Perhaps our problem is that we think of love itself as the result of deficiency: I love, because I need someone. If Divine love were like that, then Divinity would incapable of love. This is why Aristotle considers it ridiculous to think that God could have friendship with man. He thinks of God as “thought thinking itself,” revolving around itself in utter indifference to humans and their affairs.
Then again, perhaps the reluctance to believe that God doesn’t need anything arises from a desire to put God in our debt. The asymmetry of our relation to Him perturbs us; we want Him to depend on us, as we depend on Him. Irrationally, we are more confident if we think He needs something from us – if we think we can make Him unhappy by withholding it -- than if it is His very nature to love. This delusion makes us think that we can bargain with Him.
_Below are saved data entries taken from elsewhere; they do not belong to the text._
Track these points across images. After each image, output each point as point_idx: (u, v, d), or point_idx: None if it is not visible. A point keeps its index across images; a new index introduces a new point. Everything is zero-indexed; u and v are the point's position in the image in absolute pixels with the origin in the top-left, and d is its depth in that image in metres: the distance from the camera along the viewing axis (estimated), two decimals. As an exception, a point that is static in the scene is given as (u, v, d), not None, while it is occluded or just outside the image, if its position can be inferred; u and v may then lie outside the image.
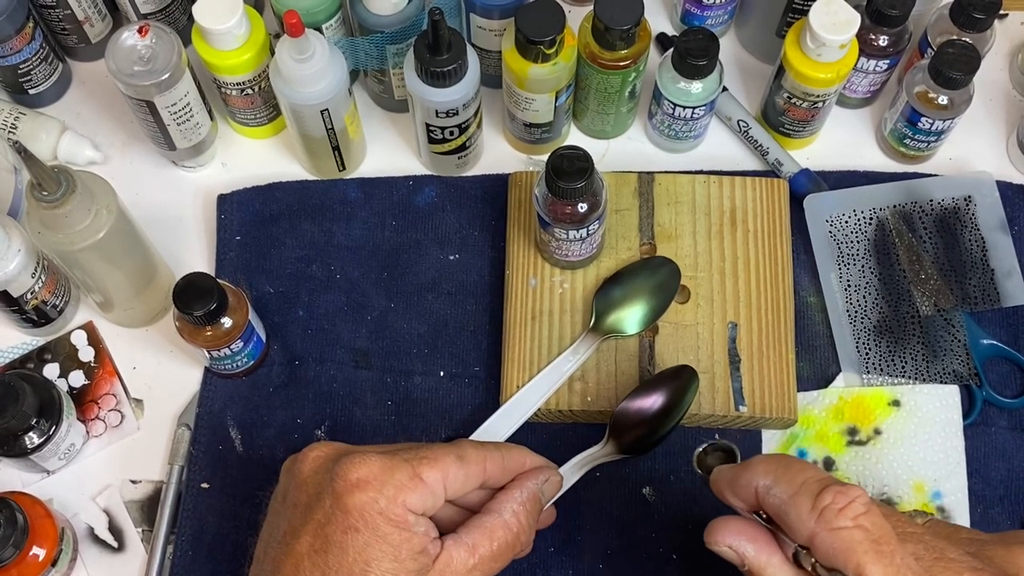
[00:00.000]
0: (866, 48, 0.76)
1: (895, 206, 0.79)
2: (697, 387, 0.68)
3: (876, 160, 0.83)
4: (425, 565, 0.54)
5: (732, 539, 0.52)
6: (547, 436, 0.73)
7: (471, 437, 0.68)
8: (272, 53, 0.73)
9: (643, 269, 0.74)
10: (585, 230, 0.69)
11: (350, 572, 0.52)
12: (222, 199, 0.80)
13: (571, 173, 0.65)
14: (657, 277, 0.73)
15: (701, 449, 0.60)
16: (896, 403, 0.74)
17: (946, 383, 0.74)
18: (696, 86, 0.75)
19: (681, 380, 0.68)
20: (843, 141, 0.84)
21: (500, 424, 0.69)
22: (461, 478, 0.57)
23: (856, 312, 0.76)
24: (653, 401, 0.68)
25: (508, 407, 0.70)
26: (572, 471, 0.66)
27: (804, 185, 0.79)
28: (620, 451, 0.67)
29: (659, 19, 0.87)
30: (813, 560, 0.49)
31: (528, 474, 0.60)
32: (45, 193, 0.62)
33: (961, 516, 0.71)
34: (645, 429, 0.68)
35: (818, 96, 0.76)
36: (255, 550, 0.57)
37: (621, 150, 0.83)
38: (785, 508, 0.50)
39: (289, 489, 0.57)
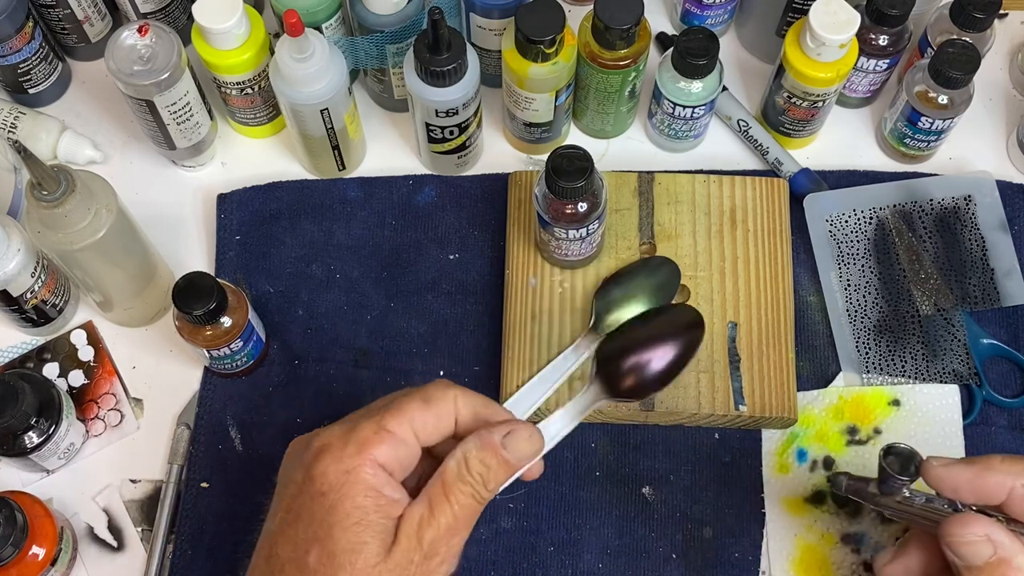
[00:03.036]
0: (866, 48, 0.76)
1: (895, 206, 0.79)
2: (703, 333, 0.65)
3: (876, 160, 0.83)
4: (387, 531, 0.52)
5: (987, 529, 0.53)
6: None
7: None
8: (272, 53, 0.73)
9: (643, 269, 0.74)
10: (585, 229, 0.69)
11: (315, 537, 0.51)
12: (222, 199, 0.80)
13: (571, 173, 0.65)
14: (657, 277, 0.73)
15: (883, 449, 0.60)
16: (896, 402, 0.74)
17: (946, 383, 0.74)
18: (696, 85, 0.75)
19: (692, 333, 0.65)
20: (843, 141, 0.84)
21: (500, 423, 0.69)
22: (431, 420, 0.54)
23: (856, 312, 0.76)
24: (664, 354, 0.64)
25: (508, 406, 0.70)
26: (565, 421, 0.61)
27: (804, 185, 0.79)
28: (612, 395, 0.63)
29: (659, 19, 0.87)
30: None
31: (489, 427, 0.56)
32: (45, 192, 0.62)
33: (961, 516, 0.71)
34: (647, 381, 0.64)
35: (818, 96, 0.76)
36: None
37: (621, 150, 0.83)
38: None
39: (281, 472, 0.57)
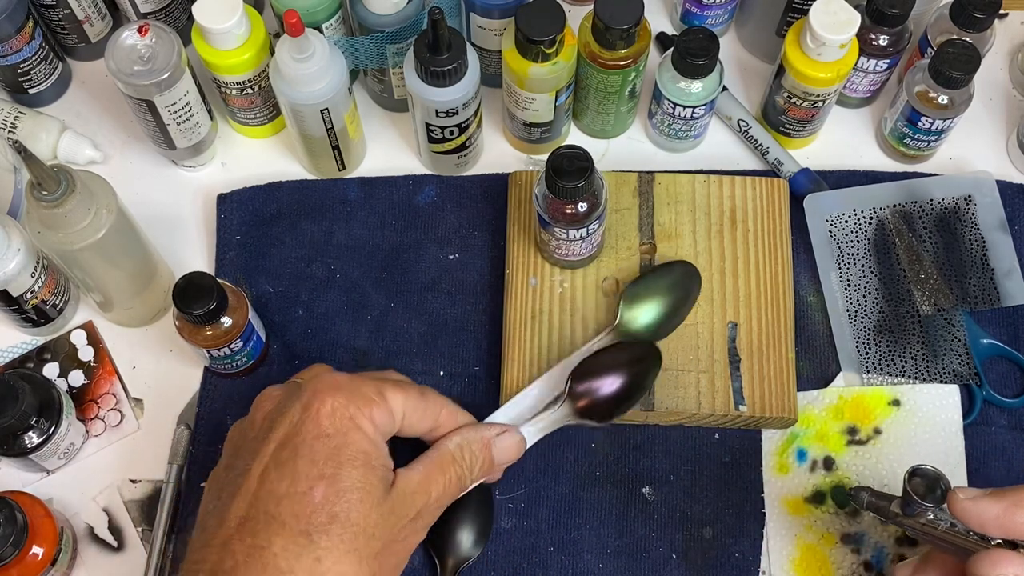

In Christian tradition, which is my own tradition, Divine love isn’t like that, because it proceeds not from deficiency but from utter fullness. St. John doesn’t just write that God loves, but that God is love. He is One God, yes, but this One is a burning unity of three Divine Persons united in love. Thus it pertains to His very being to love, and it pertains to Him not because of need or compulsion, but freely, as gift. Charity is the stupendous, supernaturally infused virtue by which a human being becomes capable of loving like that, by sharing in the Divine life.
Yet according to the same faith, the most stupendous act of Divine love is that the Second Person of the Trinity, by His nature lacking nothing and incapable of pain, joined Himself to the weakness of our own human nature. He took the burden of our suffering upon Himself, even the suffering of our alienation from Him. Identifying completely with us, He deliberately exposed Himself to death by torture, so that if we are in turn identified with Him, then everything in us that needs to die can also die, and we can be resurrected with Him.
A God who lacks something is not much of a God. But a God who freely joins Himself to our suffering, just because of the fullness of His love for us, is worthy of the highest worship.